Who's Who at the Future Energy Summit

It's just one week until the World Future Energy Summit, hosted by Masdar, kicks off in Abu Dhabi.

This is the third showing of the annual event and can arguably be called the top global networking event for the clean energy industry. Organizers say 600 exhibitors from 50 countries will be exhibiting across 40,000 square meters, plus a host of foreign dignitaries such as the Crown Prince of Spain for the opening plenary sessions.

One of the main questions, though, is what kind of a lasting impression this year's show will have, beyond "fostering dialogue".

There may not be any major news about Masdar City, which will be constructed in Abu Dhabi over the next 10 years with the first phase scheduled for 2013. This major project could be in its awkward teenager phase - the hype it garnered when first announced in 2006 is waning, and it is still four years until people will be able to move into the first apartments and offices, although the Masdar Institute of Science and Technology should be finished sooner.

Masdar is of course much more than its flagship carbon-neutral desert city in Abu Dhabi, with important investments in solar energy in Spain and wind energy in the UK, so it doesn't lack news-making projects to talk about.

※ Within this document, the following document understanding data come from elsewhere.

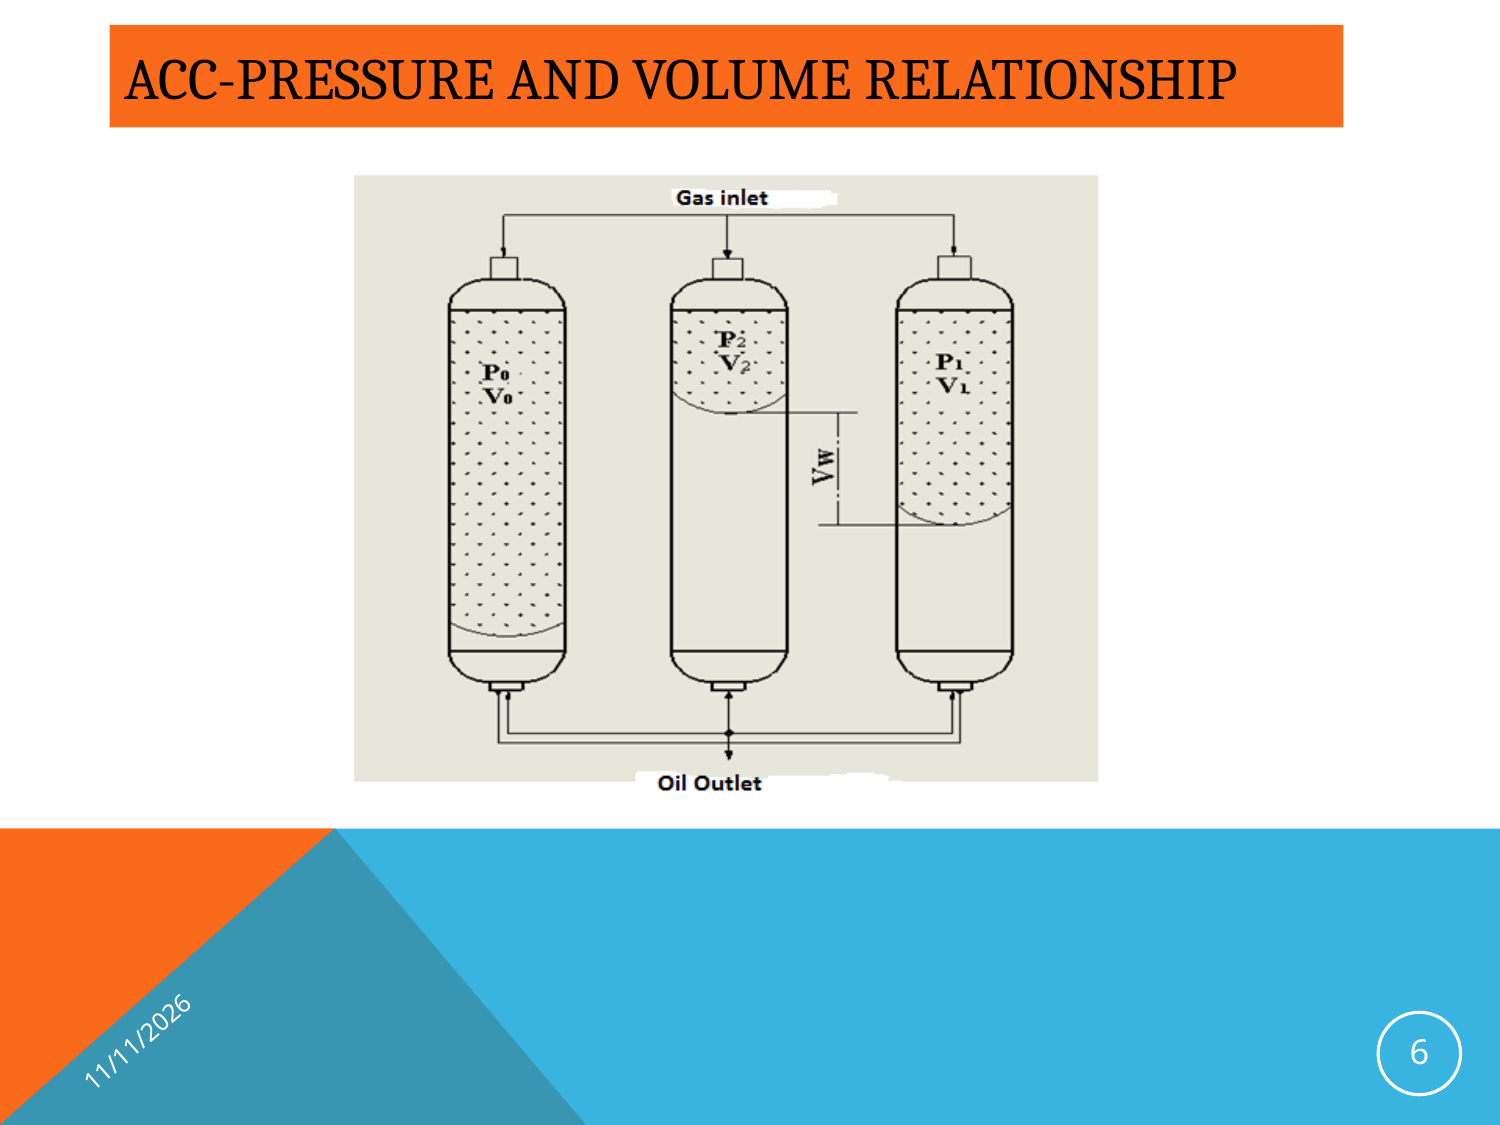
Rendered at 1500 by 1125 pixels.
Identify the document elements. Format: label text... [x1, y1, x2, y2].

slide_number 6 [1376, 1010, 1463, 1097]
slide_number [65, 849, 357, 1109]
picture [287, 140, 1166, 813]
title ACC-PRESSURE AND VOLUME RELATIONSHIP [109, 24, 1344, 128]
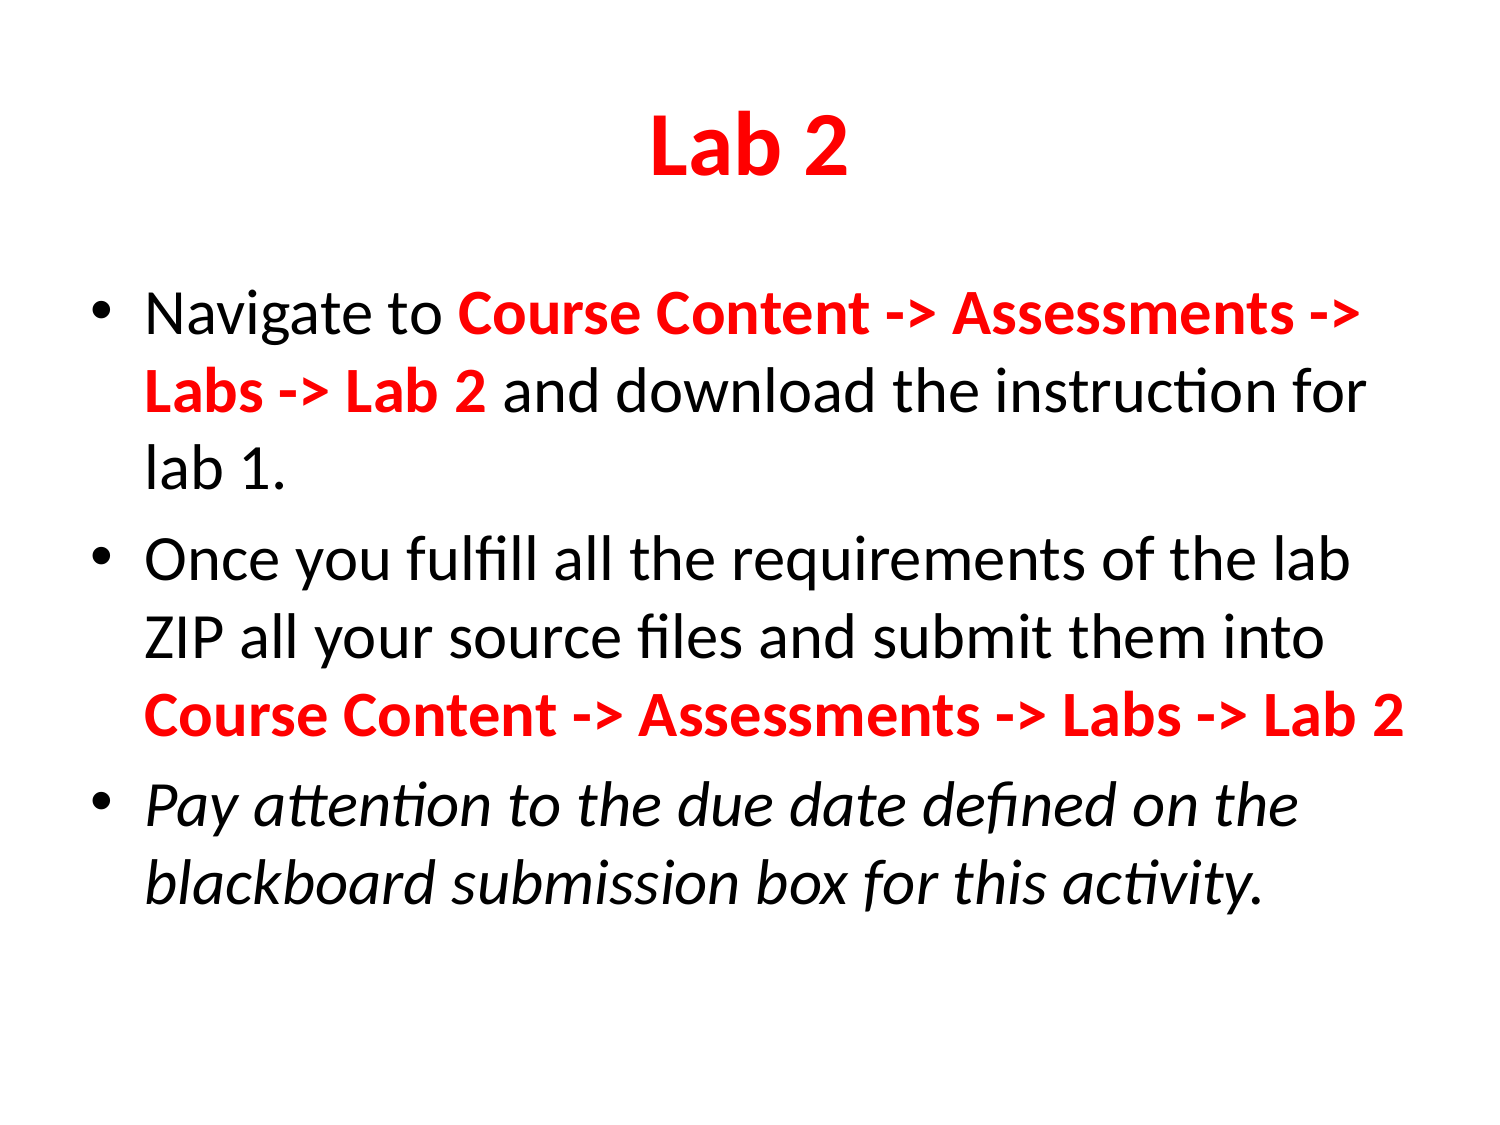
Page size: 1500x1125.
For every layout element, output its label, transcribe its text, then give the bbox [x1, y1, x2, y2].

title Lab 2 [75, 45, 1425, 233]
list Navigate to Course Content -> Assessments -> Labs -> Lab 2 and download the instruction for lab 1. Once you fulfill all the requirements of the lab ZIP all your source files and submit them into Course Content -> Assessments -> Labs -> Lab 2 Pay attention to the due date defined on the blackboard submission box for this activity. [75, 262, 1425, 1005]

The company has more than two dozen press releases lined up to announce at the weeklong conference and exhibition, including an important update on a biofuels programme with Etihad Airways, Honeywell UOP and Boeing.

It's also worth following the money and looking at which companies are sponsors for the event. The reasons companies would sponsor events are because they want to move into the clean energy arena, or possibly because they have already created strong ties with Masdar or the UAE through earlier contracts.

Perhaps most surprising is the event's principal sponsor, Deutsche Bank Climate Change Advisors. Although relatively unknown in the Gulf, it seems a major european bank has created a consultancy and research centre on climate change, and then decided to sponsor the biggest clean energy networking event in the world. Impressive. Check out its carbon counter here.

Emirates Aluminum (EMAL) is the associate sponsor, following in the footsteps of Dolphin Energy last year as a major local sponsor.

The other major sponsors are more predictable, with energy companies and engineering firms such as ABB, BP  Alternative Energy, ExxonMobil and Siemens, to name a few.